En la mitad de la Cuaresma, el Evangelio es una invitación fuerte a la conversión.
Todos somos pecadores.
No menos que los que fueron ajusticiados por Pilato, o los dieciocho muertos al caerles encima la torre de Siloé, según explican a Jesús: todos debemos convertirnos.
El Señor lo explica con la parábola de la higuera, donde se pone de manifiesto la paciencia del propietario, hasta el punto de conceder aL árbol una última oportunidad "a ver si da fruto en adelante".
El propietario, delicadamente, pone los medios a favor del árbol: cava a su alrededor, echa estiércol...
Es una gracia última que el árbol, hasta ahora parásito, no ha merecido.
Dios es infinito pero la vida del hombre es finita: el hombre sólo tiene su existencia para dar fruto, y debe colaborar en todas las oportunidades que la gracia le ofrece.
En la primera lectura, uno de los textos más relevantes del Antiguo Testamento: la revelación del nombre de Dios.
Por el misterio de Jesús sabremos que Dios es fuego de amor, que nunca se consume: Dios Trinidad.
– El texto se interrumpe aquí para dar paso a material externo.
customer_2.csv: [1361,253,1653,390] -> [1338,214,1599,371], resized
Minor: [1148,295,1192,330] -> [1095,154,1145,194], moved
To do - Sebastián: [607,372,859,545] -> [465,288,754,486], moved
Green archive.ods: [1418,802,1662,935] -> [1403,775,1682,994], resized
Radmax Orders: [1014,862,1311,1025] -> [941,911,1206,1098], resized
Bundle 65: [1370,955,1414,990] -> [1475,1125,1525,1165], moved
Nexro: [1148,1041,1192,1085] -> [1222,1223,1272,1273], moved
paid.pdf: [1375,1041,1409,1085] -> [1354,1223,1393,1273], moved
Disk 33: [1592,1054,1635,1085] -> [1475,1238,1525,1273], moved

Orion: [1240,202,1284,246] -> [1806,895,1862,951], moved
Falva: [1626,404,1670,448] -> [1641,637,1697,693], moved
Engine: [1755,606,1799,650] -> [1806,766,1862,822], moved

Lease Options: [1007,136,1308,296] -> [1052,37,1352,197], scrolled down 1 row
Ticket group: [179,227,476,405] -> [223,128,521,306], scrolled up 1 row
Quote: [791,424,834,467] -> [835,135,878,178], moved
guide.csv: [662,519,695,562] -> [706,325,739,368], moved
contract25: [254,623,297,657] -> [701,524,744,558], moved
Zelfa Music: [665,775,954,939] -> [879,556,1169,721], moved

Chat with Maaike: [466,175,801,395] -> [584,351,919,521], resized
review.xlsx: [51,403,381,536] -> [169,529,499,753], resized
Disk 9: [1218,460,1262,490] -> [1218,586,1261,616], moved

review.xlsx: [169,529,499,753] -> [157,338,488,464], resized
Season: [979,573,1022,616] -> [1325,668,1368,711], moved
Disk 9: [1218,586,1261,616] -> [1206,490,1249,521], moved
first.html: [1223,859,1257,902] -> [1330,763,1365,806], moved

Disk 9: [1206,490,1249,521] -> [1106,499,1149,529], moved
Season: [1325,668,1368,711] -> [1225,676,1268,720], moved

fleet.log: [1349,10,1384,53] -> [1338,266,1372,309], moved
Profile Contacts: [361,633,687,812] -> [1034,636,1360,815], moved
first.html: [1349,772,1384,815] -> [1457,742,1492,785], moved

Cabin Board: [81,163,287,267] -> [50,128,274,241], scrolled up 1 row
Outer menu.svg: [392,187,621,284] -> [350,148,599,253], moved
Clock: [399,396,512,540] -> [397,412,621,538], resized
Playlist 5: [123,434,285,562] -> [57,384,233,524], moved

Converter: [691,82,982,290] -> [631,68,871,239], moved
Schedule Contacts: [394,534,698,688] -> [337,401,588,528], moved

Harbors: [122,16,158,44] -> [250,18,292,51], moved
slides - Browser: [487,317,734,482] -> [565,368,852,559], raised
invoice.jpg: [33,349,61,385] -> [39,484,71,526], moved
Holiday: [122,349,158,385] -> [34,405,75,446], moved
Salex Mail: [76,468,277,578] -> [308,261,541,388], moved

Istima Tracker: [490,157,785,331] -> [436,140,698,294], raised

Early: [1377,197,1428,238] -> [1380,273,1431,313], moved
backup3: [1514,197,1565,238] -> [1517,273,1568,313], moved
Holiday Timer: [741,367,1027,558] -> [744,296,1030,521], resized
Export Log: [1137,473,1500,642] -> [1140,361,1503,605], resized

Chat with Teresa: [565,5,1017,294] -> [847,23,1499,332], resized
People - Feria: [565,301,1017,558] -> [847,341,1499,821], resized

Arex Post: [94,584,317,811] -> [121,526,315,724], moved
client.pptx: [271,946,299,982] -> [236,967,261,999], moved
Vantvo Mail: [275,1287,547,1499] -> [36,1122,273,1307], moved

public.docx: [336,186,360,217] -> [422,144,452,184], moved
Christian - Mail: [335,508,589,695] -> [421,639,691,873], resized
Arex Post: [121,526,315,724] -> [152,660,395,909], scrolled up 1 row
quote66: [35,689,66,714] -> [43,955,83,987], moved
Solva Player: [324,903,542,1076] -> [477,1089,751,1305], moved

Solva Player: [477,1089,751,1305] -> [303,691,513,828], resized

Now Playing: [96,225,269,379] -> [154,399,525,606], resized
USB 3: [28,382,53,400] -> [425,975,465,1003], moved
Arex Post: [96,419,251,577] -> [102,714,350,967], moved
Descubriremos que en el espacio abierto entre el Padre y el Hijo en el amor del Espíritu Santo están el universo, la historia y nuestras existencias.
Aquí vivimos.
San Juan de la Cruz cantaba: "¡Oh llama de amor viva que tiernamente hieres de mi alma en el más profundo centro!"
La segunda lectura es importante y describe la interpretación cristiana del Antiguo Testamento.
Hoy no puede cantarse otro Salmo más apropiado que el Salmo 102, un poema de la misericordia divina: "El Señor es compasivo y misericordioso".